Could you give the data below again exactly, apart from the pictures?

• • • •

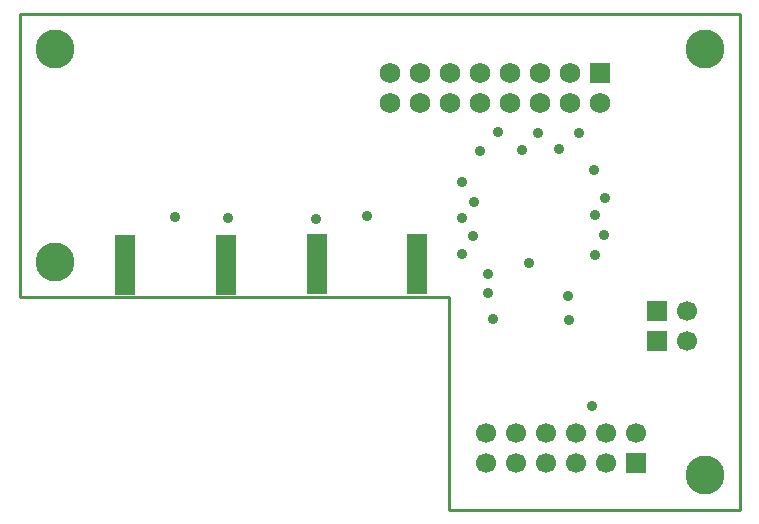
<source format=gbs>
G04*
G04 #@! TF.GenerationSoftware,Altium Limited,Altium Designer,20.2.5 (213)*
G04*
G04 Layer_Color=16711935*
%FSLAX42Y42*%
%MOMM*%
G71*
G04*
G04 #@! TF.SameCoordinates,FD00795A-EEFA-4773-A186-A79775DAC492*
G04*
G04*
G04 #@! TF.FilePolarity,Negative*
G04*
G01*
G75*
%ADD12C,0.25*%
%ADD22R,1.80X5.10*%
%ADD29R,1.70X1.70*%
%ADD30C,1.70*%
%ADD31R,1.70X1.70*%
%ADD32C,1.73*%
%ADD33R,1.73X1.73*%
%ADD34C,3.30*%
%ADD35C,0.90*%
D12*
X7640Y5300D02*
X10100D01*
X7640D02*
Y7100D01*
X4000D02*
X7640D01*
X4000D02*
Y9500D01*
X10100D01*
Y5300D02*
Y9500D01*
D22*
X4895Y7378D02*
D03*
X5745D02*
D03*
X6515Y7382D02*
D03*
X7365D02*
D03*
D29*
X9222Y5696D02*
D03*
D30*
Y5950D02*
D03*
X8968Y5696D02*
D03*
X8714D02*
D03*
X8460D02*
D03*
X8206D02*
D03*
X7952D02*
D03*
X8968Y5950D02*
D03*
X8714D02*
D03*
X8460D02*
D03*
X8206D02*
D03*
X7952D02*
D03*
X9652Y6731D02*
D03*
Y6985D02*
D03*
D31*
X9398Y6731D02*
D03*
Y6985D02*
D03*
D32*
X7138Y8750D02*
D03*
Y9004D02*
D03*
X7392Y8750D02*
D03*
Y9004D02*
D03*
X7646Y8750D02*
D03*
Y9004D02*
D03*
X7900Y8750D02*
D03*
Y9004D02*
D03*
X8154Y8750D02*
D03*
Y9004D02*
D03*
X8662Y8750D02*
D03*
X8916D02*
D03*
X8408D02*
D03*
X8662Y9004D02*
D03*
X8408D02*
D03*
D33*
X8916D02*
D03*
D34*
X4300Y7400D02*
D03*
X9800Y5600D02*
D03*
Y9200D02*
D03*
X4300D02*
D03*
D35*
X6510Y7762D02*
D03*
X5765Y7770D02*
D03*
X8850Y6178D02*
D03*
X5320Y7780D02*
D03*
X6940Y7790D02*
D03*
X8050Y8500D02*
D03*
X8740Y8490D02*
D03*
X8390D02*
D03*
X8870Y7460D02*
D03*
X8870Y7800D02*
D03*
X8955Y7940D02*
D03*
X8950Y7630D02*
D03*
X8865Y8180D02*
D03*
X8570Y8360D02*
D03*
X8255Y8350D02*
D03*
X7900Y8340D02*
D03*
X7750Y7470D02*
D03*
X7745Y8080D02*
D03*
X7845Y7910D02*
D03*
X7840Y7620D02*
D03*
X7745Y7770D02*
D03*
X8655Y6910D02*
D03*
X8645Y7110D02*
D03*
X7965Y7140D02*
D03*
X7965Y7300D02*
D03*
X8010Y6920D02*
D03*
X8310Y7393D02*
D03*
M02*

</source>
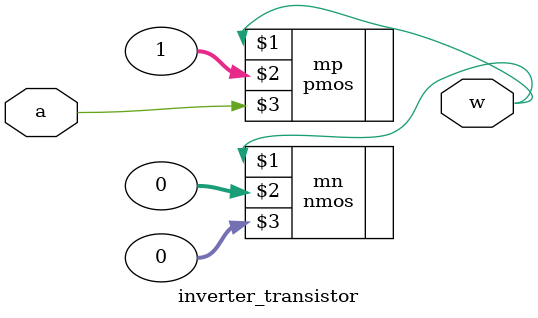
<source format=v>
module inverter_transistor(w, a);
input a;
output w;
nmos mn (w, 0, 0);
pmos mp (w, 1, a);
endmodule
</source>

• • • •

- Task result
<source format=gbs>
G04*
G04 #@! TF.GenerationSoftware,Altium Limited,Altium Designer,20.2.5 (213)*
G04*
G04 Layer_Color=16711935*
%FSLAX42Y42*%
%MOMM*%
G71*
G04*
G04 #@! TF.SameCoordinates,FD00795A-EEFA-4773-A186-A79775DAC492*
G04*
G04*
G04 #@! TF.FilePolarity,Negative*
G04*
G01*
G75*
%ADD12C,0.25*%
%ADD22R,1.80X5.10*%
%ADD29R,1.70X1.70*%
%ADD30C,1.70*%
%ADD31R,1.70X1.70*%
%ADD32C,1.73*%
%ADD33R,1.73X1.73*%
%ADD34C,3.30*%
%ADD35C,0.90*%
D12*
X7640Y5300D02*
X10100D01*
X7640D02*
Y7100D01*
X4000D02*
X7640D01*
X4000D02*
Y9500D01*
X10100D01*
Y5300D02*
Y9500D01*
D22*
X4895Y7378D02*
D03*
X5745D02*
D03*
X6515Y7382D02*
D03*
X7365D02*
D03*
D29*
X9222Y5696D02*
D03*
D30*
Y5950D02*
D03*
X8968Y5696D02*
D03*
X8714D02*
D03*
X8460D02*
D03*
X8206D02*
D03*
X7952D02*
D03*
X8968Y5950D02*
D03*
X8714D02*
D03*
X8460D02*
D03*
X8206D02*
D03*
X7952D02*
D03*
X9652Y6731D02*
D03*
Y6985D02*
D03*
D31*
X9398Y6731D02*
D03*
Y6985D02*
D03*
D32*
X7138Y8750D02*
D03*
Y9004D02*
D03*
X7392Y8750D02*
D03*
Y9004D02*
D03*
X7646Y8750D02*
D03*
Y9004D02*
D03*
X7900Y8750D02*
D03*
Y9004D02*
D03*
X8154Y8750D02*
D03*
Y9004D02*
D03*
X8662Y8750D02*
D03*
X8916D02*
D03*
X8408D02*
D03*
X8662Y9004D02*
D03*
X8408D02*
D03*
D33*
X8916D02*
D03*
D34*
X4300Y7400D02*
D03*
X9800Y5600D02*
D03*
Y9200D02*
D03*
X4300D02*
D03*
D35*
X6510Y7762D02*
D03*
X5765Y7770D02*
D03*
X8850Y6178D02*
D03*
X5320Y7780D02*
D03*
X6940Y7790D02*
D03*
X8050Y8500D02*
D03*
X8740Y8490D02*
D03*
X8390D02*
D03*
X8870Y7460D02*
D03*
X8870Y7800D02*
D03*
X8955Y7940D02*
D03*
X8950Y7630D02*
D03*
X8865Y8180D02*
D03*
X8570Y8360D02*
D03*
X8255Y8350D02*
D03*
X7900Y8340D02*
D03*
X7750Y7470D02*
D03*
X7745Y8080D02*
D03*
X7845Y7910D02*
D03*
X7840Y7620D02*
D03*
X7745Y7770D02*
D03*
X8655Y6910D02*
D03*
X8645Y7110D02*
D03*
X7965Y7140D02*
D03*
X7965Y7300D02*
D03*
X8010Y6920D02*
D03*
X8310Y7393D02*
D03*
M02*

</source>
<source format=v>
module inverter_transistor(w, a);
input a;
output w;
nmos mn (w, 0, 0);
pmos mp (w, 1, a);
endmodule
</source>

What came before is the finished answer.